### Exercise
Reproduce, character for character, the lines of the listing from its first line up to and including the line with "тушению привлекались 15 единиц техники и".

### Records provided
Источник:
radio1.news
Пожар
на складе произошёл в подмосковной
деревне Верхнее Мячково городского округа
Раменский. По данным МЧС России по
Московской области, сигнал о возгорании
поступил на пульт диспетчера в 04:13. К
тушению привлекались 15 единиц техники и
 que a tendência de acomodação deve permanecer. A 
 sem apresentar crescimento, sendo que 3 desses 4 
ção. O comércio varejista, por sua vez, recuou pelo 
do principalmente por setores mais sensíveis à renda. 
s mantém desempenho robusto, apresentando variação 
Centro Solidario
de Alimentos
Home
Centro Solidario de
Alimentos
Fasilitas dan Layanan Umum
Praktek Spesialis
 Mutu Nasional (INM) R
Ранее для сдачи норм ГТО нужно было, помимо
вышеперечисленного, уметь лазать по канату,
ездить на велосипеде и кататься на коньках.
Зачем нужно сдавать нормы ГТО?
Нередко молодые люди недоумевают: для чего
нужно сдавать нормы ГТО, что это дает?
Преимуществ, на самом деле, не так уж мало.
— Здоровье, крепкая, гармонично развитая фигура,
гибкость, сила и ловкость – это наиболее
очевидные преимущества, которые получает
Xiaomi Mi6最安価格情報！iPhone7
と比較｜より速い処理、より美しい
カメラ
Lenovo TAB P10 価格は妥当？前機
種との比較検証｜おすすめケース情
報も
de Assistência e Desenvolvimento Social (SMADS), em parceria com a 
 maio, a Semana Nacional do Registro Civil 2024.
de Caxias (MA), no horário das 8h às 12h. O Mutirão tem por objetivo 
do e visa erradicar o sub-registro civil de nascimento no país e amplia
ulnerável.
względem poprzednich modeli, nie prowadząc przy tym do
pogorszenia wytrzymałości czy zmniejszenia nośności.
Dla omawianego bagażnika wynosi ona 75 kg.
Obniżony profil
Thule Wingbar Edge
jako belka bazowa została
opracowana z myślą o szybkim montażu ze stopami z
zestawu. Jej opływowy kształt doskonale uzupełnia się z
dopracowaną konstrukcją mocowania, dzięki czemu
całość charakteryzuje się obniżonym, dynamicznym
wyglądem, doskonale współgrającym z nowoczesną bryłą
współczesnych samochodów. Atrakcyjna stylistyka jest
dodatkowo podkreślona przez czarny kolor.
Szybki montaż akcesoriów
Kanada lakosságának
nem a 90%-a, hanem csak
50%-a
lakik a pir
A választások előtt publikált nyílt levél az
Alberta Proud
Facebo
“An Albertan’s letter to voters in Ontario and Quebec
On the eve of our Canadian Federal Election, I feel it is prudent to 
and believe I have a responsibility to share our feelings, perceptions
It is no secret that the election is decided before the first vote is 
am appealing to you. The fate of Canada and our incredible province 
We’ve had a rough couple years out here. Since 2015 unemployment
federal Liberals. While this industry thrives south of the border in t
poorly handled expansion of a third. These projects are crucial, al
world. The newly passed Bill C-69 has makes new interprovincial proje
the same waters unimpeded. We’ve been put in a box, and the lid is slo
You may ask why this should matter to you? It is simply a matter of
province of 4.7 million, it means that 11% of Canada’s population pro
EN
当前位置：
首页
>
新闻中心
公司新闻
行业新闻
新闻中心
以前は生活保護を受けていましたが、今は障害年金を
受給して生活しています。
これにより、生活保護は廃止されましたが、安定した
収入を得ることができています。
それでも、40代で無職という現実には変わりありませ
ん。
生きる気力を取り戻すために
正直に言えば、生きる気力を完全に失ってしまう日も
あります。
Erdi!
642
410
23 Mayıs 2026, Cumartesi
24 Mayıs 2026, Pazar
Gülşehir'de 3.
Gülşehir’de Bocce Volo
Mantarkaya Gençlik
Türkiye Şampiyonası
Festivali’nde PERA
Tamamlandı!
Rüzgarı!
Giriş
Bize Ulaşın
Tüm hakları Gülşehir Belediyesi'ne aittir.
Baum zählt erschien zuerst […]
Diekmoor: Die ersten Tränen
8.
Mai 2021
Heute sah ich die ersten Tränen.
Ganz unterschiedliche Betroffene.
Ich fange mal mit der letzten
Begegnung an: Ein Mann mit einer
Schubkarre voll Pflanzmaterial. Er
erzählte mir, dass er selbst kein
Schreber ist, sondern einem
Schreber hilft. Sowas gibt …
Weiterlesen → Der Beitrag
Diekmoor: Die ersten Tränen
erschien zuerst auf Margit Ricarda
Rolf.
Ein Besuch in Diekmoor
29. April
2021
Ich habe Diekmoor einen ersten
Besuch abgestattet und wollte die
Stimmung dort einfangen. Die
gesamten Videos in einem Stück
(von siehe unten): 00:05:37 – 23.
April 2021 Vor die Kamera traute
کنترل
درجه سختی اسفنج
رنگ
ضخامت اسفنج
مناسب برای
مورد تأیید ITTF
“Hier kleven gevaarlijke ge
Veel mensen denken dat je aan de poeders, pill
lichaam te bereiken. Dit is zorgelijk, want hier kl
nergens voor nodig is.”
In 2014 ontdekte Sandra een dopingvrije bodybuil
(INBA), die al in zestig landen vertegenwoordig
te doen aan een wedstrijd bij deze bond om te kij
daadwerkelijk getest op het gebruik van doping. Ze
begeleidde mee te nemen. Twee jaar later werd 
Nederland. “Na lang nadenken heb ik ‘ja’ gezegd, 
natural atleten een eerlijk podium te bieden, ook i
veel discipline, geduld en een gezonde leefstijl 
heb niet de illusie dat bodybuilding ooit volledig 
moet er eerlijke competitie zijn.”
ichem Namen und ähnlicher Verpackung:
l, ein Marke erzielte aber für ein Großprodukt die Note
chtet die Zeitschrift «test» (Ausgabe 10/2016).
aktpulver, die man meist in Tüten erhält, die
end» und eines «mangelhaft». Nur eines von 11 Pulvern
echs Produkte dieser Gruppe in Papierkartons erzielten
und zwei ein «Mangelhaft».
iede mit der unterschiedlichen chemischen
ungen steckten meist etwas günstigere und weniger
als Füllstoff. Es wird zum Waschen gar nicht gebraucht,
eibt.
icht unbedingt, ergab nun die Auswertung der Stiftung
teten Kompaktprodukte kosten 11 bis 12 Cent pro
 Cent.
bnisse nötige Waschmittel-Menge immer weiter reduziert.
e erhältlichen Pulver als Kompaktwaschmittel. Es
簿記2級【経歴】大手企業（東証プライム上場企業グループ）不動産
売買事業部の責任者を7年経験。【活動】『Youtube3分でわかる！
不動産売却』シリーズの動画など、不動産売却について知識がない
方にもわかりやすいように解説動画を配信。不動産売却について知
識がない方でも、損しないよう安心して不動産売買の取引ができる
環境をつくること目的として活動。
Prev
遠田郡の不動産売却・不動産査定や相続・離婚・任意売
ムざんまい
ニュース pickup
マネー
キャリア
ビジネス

### Written answer
Источник:
radio1.news
Пожар
на складе произошёл в подмосковной
деревне Верхнее Мячково городского округа
Раменский. По данным МЧС России по
Московской области, сигнал о возгорании
поступил на пульт диспетчера в 04:13. К
тушению привлекались 15 единиц техники и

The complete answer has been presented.